Is there a Hebrew equivalent for this phrase, more specifically, the figurative sense?  Is it different from the literal sense?

"Your clothes are all over the place."  

Literal:  There are items of clothing scattered around the room or house.

Figurative:  Your wardrobe has lots of pieces that do not define a specific style or don't make cohesive outfits.

Thanks!


----------



## origumi

מפוזרים בכל מקום will do.


----------



## anipo

origumi said:


> מפוזרים בכל מקום will do.


This answers the "literal" question.
I really don't know an expression for the figurative sense.


----------



## dukaine

Can it work for both, allowing context to dictate meaning?


----------



## airelibre

What about something to do with mess? Would any of בלגן/מבולגן , מהפכה , אי-סדר work?


----------



## origumi

anipo said:


> This answers the "literal" question.


No, this is a commonly used expression equivalent to the English one.


----------



## anipo

origumi said:


> No, this is a commonly used expression equivalent to the English one.



You mean to say that "בגדיך מפוזרים בכל מקום"is equivalent to "Your wardrobe has lots of pieces that do not define a specific style or don't make cohesive outfits."?
I can only say that I never heard this expression in this figurative way.


----------



## arielipi

When you say "do not define a specific style or don't make cohesive outfits" what do you mean? because if its the figurative meaning, i dont see how clothes all over the place fits in. perhaps you can elaborate more on the figurative.

EDIT: because if its the literal -> because if its the figurative.


----------



## anipo

Please read post #1. The question was asked there. I only was asking origumi if he thinks that "מפוזרים בכל מקום" has the figurative meaning described in post #1.


----------



## arielipi

anipo said:


> Please read post #1. The question was asked there. I only was asking origumi if he thinks that "מפוזרים בכל מקום" has the figurative meaning described in post #1.

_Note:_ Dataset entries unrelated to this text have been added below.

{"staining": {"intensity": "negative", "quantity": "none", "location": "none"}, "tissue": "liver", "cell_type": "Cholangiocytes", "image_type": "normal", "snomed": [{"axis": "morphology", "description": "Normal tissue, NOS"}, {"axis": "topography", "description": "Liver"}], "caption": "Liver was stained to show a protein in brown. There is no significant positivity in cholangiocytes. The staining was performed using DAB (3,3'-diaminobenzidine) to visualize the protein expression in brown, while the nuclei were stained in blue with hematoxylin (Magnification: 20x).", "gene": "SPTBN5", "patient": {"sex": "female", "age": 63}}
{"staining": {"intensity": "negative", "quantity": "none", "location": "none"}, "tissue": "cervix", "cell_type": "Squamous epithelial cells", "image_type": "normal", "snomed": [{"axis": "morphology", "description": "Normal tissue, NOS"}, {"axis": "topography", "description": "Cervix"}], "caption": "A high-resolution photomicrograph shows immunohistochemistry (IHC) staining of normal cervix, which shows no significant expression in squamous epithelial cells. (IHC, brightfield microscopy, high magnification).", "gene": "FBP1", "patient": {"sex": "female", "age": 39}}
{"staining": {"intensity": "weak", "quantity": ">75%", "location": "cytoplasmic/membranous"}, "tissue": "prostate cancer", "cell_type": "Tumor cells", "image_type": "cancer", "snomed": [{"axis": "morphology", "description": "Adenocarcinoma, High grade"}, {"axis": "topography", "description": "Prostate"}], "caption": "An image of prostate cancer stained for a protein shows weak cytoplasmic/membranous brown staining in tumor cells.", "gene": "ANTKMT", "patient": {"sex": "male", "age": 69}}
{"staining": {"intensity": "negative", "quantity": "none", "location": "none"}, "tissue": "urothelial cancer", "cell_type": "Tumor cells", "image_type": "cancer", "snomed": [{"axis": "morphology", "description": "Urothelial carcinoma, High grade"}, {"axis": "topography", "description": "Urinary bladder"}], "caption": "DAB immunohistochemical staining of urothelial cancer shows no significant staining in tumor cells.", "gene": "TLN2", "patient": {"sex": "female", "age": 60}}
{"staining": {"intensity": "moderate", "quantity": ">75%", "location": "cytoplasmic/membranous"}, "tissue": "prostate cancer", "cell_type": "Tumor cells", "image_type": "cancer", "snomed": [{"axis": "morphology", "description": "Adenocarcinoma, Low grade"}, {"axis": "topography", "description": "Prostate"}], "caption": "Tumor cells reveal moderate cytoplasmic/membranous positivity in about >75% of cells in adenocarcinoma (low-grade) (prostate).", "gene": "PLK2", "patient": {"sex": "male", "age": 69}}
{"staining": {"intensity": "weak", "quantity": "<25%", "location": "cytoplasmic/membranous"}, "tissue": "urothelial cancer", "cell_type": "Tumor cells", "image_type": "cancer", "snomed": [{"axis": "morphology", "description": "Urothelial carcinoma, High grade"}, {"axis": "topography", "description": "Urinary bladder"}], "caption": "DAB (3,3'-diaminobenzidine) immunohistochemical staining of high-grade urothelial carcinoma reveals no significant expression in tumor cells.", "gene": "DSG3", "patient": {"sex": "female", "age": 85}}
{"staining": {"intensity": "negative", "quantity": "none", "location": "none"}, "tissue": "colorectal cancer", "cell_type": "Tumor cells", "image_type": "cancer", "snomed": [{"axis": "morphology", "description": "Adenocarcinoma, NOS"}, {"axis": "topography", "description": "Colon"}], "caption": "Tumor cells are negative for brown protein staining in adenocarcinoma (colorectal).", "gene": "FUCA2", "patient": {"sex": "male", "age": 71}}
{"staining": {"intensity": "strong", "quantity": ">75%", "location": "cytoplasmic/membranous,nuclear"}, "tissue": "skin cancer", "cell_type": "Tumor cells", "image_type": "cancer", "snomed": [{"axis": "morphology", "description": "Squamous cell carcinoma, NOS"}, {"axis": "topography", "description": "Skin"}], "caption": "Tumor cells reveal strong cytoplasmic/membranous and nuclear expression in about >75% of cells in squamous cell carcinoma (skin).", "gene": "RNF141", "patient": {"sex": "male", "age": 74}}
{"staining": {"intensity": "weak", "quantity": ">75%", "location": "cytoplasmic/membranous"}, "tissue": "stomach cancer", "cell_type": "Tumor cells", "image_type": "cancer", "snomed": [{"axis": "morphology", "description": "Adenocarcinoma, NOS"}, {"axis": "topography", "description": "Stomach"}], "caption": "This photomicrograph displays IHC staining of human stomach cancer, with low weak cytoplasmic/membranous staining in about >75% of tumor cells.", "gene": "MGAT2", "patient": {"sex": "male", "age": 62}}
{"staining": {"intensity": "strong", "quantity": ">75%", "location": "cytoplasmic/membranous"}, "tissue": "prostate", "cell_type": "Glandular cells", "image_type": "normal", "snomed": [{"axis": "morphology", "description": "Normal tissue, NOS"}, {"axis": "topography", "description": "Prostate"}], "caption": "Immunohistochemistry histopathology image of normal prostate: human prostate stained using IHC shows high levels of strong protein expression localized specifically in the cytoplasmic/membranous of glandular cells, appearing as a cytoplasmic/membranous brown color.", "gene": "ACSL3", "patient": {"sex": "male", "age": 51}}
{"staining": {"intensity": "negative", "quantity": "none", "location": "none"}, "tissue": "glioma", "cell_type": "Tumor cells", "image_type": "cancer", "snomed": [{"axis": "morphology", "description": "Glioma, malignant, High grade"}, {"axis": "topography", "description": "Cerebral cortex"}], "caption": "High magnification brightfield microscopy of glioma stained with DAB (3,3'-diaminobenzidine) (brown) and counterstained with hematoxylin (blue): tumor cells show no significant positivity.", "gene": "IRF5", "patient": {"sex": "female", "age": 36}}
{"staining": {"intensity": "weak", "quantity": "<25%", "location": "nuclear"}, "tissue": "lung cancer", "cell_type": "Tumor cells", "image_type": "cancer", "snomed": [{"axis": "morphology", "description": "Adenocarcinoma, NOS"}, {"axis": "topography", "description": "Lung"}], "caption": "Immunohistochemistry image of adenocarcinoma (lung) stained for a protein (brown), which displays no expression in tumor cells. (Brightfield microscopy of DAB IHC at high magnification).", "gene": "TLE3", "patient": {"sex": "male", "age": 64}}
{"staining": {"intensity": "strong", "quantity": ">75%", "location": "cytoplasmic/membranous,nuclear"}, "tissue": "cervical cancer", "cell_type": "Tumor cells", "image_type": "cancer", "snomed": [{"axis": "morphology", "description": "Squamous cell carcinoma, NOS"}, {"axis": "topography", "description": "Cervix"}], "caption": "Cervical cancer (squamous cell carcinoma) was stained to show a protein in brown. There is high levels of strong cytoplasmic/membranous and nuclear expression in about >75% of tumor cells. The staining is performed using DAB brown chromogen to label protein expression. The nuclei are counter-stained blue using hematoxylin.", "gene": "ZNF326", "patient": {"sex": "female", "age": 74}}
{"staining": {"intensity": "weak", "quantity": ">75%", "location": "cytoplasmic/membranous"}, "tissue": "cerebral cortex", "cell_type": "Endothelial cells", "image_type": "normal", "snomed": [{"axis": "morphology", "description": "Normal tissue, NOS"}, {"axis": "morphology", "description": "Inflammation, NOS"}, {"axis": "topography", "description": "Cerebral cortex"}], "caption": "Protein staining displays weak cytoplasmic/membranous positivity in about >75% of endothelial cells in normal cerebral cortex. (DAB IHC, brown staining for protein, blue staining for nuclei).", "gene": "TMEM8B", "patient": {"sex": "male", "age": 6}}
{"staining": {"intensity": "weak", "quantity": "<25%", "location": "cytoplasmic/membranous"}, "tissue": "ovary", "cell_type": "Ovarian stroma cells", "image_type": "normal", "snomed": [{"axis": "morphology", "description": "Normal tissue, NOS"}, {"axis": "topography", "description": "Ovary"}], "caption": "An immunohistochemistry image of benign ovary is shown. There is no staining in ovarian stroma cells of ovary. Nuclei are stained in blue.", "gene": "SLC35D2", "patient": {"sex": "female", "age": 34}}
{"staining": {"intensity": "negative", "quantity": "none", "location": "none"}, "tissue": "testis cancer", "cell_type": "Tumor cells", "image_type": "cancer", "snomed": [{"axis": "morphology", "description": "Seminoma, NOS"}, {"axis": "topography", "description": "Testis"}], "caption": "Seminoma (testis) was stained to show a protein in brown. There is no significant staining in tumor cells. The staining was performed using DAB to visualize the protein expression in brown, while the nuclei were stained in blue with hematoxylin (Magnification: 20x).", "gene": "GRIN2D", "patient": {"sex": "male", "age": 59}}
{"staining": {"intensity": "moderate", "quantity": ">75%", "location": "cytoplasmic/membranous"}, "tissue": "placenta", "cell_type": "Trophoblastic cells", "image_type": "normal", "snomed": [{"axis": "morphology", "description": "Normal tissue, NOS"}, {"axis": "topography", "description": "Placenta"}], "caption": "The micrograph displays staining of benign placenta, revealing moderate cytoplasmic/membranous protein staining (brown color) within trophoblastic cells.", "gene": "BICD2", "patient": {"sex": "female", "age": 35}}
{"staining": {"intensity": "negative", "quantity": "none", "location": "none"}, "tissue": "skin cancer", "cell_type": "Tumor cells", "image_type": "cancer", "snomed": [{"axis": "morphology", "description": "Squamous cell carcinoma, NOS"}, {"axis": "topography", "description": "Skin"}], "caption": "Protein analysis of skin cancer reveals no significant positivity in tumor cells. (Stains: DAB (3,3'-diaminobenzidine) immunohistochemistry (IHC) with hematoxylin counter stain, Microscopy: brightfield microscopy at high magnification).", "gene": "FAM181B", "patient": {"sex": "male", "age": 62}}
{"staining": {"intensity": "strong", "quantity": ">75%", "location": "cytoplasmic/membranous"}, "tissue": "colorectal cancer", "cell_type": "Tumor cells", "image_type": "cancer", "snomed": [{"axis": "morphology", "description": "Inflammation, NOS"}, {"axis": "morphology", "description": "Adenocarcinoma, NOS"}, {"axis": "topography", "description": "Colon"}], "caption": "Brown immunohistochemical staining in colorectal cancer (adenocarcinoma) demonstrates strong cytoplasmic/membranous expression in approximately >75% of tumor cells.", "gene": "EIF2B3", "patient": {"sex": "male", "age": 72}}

i can read, cant i? if im asking it means i didnt understand - and i explicitly said "i dont see how [...] fits in."


----------



## origumi

anipo said:


> You mean to say that "בגדיך מפוזרים בכל מקום"is equivalent to "Your wardrobe has lots of pieces that do not define a specific style or don't make cohesive outfits."?
> I can only say that I never heard this expression in this figurative way.


מפוזרים בכל מקום is a common expression. Can be applied to any object, also to people. It is practically equivalent _to all over the place_, even too equivalent, so maybe the Hebrew expression is based on Yiddish or another language.


----------



## anipo

Nobody doubts you can read, arielipi.

I think there is a little misunderstanding here. We all agree that "Your clothes are all over the place" in the *literal* meaning is "בגדיך מפוזרים בכל מקום". And that with a change of the noun, it can be used for any object or even people. 

The question is if we can say "בגדיך מפוזרים בכל מקום" for the *figurative *meaning that dukaine (in post #1) gave to the English expression "Your clothes are all over the place": "Your wardrobe has lots of pieces that do not define a specific style or don't make cohesive outfits." By that I understand, somebody who dresses lacking a particular pattern. Going to an extreme:somebody who would wear a tuxedo jacket with jeans...
I don't think that "בגדיך מפוזרים בכל מקום" expresses this figurative meaning. My question to origumi was if he thinks it does.


----------



## arielipi

anipo said:


> I think there is a little misunderstanding here.



"elaborate [...] figurative".
i asked dukaine.
well, of course you cant use it as origumi suggested to figurative.


----------